Navigating the plethora of visa options in the United States can be a daunting task. Here, we've put together some of the more popular options for startups.
The O-1 visa is for the individual who possesses extraordinary ability in the sciences, arts, education, business, or athletics, or who has a demonstrated record of extraordinary achievement in the motion picture or television industry and has been recognized nationally or internationally for those achievements. It's a nonimmigrant visa, which means the visa is temporary (3 years) but can be extended indefinitely. The key here, however, is that you cannot sponsor yourself for the O-1. Your company can sponsor you as long as you can prove the existence of an "employer-employee" relationship and the company's ability to hire or fire you. As an entrepreneur, your company should be structured so that the company can sponsor you as an employee. In addition, you’ll want to be sponsored as someone with proven talent and expertise in your particular field of business.
The H-1B is another nonimmigrant visa option for a foreign worker in a "specialty occupation." In order to qualify for sponsorship, the employee must hold a position that requires at least a bachelor’s degree or equivalent experience in the field. This is a popular visa in the tech industry, and jobs in mathematics, engineering, and technology often qualify. Similar to the O-1, you cannot sponsor yourself. Your company can sponsor you if you can prove the existence of an employer-employee relationship and the company's ability to hire or fire you.
In order for a H-1B visa to be approved, you must establish that the company has the necessary cash flow to pay the H-1B employee the average wage for the role. For early startups that aren’t profitable yet, this could be achieved by filing information about any funding rounds.
Once approved, an H-1B visa allows employees to stay and work in the U.S. legally for up to three years, which may be extended for a maximum of six years. One consideration for the H-1B visa is that there is a cap on recipients, so even if you qualify, there is no guarantee you'll receive the H-1B visa. Once you do make it through the cap, however, the H-1B is "portable." This means that it can be transferred to other employers if necessary.
An L-1 visa is available to someone who is an executive or manager or who has specialized knowledge and is being transferred from a foreign company to an affiliated U.S. branch. The person must have been working for the foreign organization for at least one continuous year within the three years immediately preceding the L-1 application. Proving executive, managerial or specialized knowledge can be challenging and L-1s are strictly scrutinized by USCIS, so it is critical for the application to be well-prepared and thorough. You can be transferred from a foreign parent company to a new office in the US, as long as both companies have a qualifying corporate relationship (parent, subsidiary, branch, affiliate, office, etc.)
E-2 Investor Visa
An E-2 Visa is another non-immigrant visa that allows entrepreneurs to make a substantial investment in a business (including their own startup) based in the U.S., and in turn, allows them to work for a two year period in the U.S. with the company. This visa can be renewed indefinitely. You must be from a country that the U.S. has an existing treaty with in order to qualify.

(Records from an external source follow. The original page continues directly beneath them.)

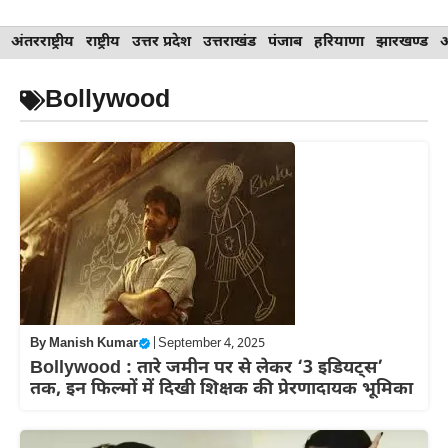
Skip
अंतरराष्ट्रीय
राष्ट्रीय
उत्तर प्रदेश
उत्तराखंड
पंजाब
हरियाणा
झारखण्ड
to
content
Bollywood
By
Manish Kumar
|
September 4, 2025
Bollywood : तारे जमीन पर से लेकर ‘3 इडियट्स’
तक, इन फिल्मों में दिखी शिक्षक की प्रेरणादायक भूमिका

According to USICS, the invested amount must be “a substantial amount of capital in a U.S. business.” Although, there is no official minimum or maximum investment amount, approved applications typically fall between $100,000 to $1 million. Speak with your experienced immigration attorney to determine whether the investment is substantial enough. The investment also can be in the form of a secured business loan so long as you are the principal borrower. You must also demonstrate that the investment will create jobs as well as profits.
If you are a citizen of Mexico or Canada, the TN visa allows you to work in the United States for a U.S. or foreign employer in one of the professional occupations listed in the North American Free Trade Agreement (NAFTA). Professionals in various fields, including information technology, engineering, finance, marketing, and consulting, frequently use the TN to work in the United States. In order to qualify for the TN visa, the applicant must have prearranged employment or a job offer waiting in the U.S. There is no limit to the extensions that a TN visa holder may be granted. Similar to the O-1 and H-1B, you cannot sponsor yourself for the TN. A company can sponsor you and TN visas are strictly scrutinized if you are stakeholder or have a high percentage of ownership in the US company.
As always, we recommend speaking with an experienced immigration attorney to discuss your options in more depth.